Shizuka Miyaji

Personal information
- Full name: Shizuka Miyaji
- Born: November 4, 1981 (age 44) Nishinomiya, Japan
- Batting: Left-handed
- Bowling: Left-arm orthodox

International information
- National side: Japan;
- T20I debut (cap 7): 6 May 2019 v Indonesia
- Last T20I: 30 October 2022 v Hong Kong

Career statistics
| Competition | WT20I |
| Matches | 13 |
| Runs scored | 173 |
| Batting average | 21.62 |
| 100s/50s | 0/0 |
| Top score | 47 |
| Balls bowled | 272 |
| Wickets | 8 |
| Bowling average | 28.50 |
| 5 wickets in innings | 0 |
| 10 wickets in match | 0 |
| Best bowling | 2/19 |
| Catches/stumpings | 1/– |

Medal record
Representing Japan
Women's Cricket
Asian Games
| Bronze medal – third place | 2010 Guangzhou | Team |
- Source: Cricinfo, 8 November 2022

= Shizuka Miyaji =

Japanese cricketer (born 1981)

Shizuka Miyaji (Japanese: 宮地静香, Hepburn: Miyaji Shizuka) is a Japanese cricketer. She was a member of the Japanese cricket team which secured the bronze medal at the 2010 Asian Games which was held in China defeating the China women's national cricket team in the 3rd-place playoff.
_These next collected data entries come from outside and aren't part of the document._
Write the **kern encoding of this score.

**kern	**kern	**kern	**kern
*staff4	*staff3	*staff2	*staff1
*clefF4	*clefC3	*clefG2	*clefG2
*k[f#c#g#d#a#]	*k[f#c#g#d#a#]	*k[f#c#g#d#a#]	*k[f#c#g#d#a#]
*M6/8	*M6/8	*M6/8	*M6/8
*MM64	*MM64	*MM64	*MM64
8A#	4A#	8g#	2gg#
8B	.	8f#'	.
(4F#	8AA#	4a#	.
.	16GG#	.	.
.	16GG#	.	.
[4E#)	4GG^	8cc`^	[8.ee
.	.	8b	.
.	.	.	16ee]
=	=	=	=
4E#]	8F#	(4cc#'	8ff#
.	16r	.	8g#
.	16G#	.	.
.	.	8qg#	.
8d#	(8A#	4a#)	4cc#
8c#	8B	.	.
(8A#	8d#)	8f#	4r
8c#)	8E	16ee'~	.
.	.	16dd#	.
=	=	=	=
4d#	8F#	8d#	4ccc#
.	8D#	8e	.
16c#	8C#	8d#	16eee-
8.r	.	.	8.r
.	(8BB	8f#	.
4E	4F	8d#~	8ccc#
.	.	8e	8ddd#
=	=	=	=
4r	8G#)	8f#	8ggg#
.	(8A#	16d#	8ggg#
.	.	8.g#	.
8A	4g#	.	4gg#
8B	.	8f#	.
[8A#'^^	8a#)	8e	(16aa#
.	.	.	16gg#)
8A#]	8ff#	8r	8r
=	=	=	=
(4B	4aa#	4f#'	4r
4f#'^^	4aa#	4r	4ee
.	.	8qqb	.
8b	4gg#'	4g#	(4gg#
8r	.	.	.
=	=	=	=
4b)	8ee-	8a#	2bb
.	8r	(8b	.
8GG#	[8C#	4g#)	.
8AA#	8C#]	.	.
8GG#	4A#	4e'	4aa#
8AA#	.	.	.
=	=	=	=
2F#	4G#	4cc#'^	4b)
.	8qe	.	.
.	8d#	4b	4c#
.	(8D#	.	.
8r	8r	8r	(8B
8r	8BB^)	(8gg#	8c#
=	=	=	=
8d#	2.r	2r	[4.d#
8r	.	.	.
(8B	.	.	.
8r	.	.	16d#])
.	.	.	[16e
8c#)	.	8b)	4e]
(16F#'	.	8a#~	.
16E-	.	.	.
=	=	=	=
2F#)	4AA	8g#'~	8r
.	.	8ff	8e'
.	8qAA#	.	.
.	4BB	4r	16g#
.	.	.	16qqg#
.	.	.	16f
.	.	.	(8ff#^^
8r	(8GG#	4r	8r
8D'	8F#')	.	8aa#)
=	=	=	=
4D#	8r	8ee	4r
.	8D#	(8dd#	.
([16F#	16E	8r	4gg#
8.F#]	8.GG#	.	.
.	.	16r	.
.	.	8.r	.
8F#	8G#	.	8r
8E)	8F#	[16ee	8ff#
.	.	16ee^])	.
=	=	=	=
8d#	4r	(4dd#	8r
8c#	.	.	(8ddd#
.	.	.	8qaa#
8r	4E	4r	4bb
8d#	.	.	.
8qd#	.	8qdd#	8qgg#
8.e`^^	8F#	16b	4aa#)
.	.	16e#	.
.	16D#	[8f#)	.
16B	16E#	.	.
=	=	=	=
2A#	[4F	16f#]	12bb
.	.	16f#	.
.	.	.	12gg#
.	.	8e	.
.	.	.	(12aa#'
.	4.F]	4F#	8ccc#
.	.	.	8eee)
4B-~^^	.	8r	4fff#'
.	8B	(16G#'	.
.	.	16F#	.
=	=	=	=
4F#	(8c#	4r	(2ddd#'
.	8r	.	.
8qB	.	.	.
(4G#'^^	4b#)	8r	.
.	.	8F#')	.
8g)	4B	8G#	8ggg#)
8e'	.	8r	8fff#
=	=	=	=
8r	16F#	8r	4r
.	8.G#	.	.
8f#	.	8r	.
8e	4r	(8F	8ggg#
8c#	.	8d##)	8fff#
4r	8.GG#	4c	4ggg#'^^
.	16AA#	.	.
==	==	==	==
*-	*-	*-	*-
Shizuka made her One Day International debut at the 2011 Women's Cricket World Cup Qualifier. She also captained the Japanese cricket team at the 2013 ICC Women's World Twenty20 Qualifier. In April 2019, she was named in Japan's squad for the 2019 ICC Women's Qualifier EAP tournament in Vanuatu. She made her Women's Twenty20 International (WT20I) debut for Japan against Indonesia in the Women's Qualifier EAP tournament on 6 May 2019.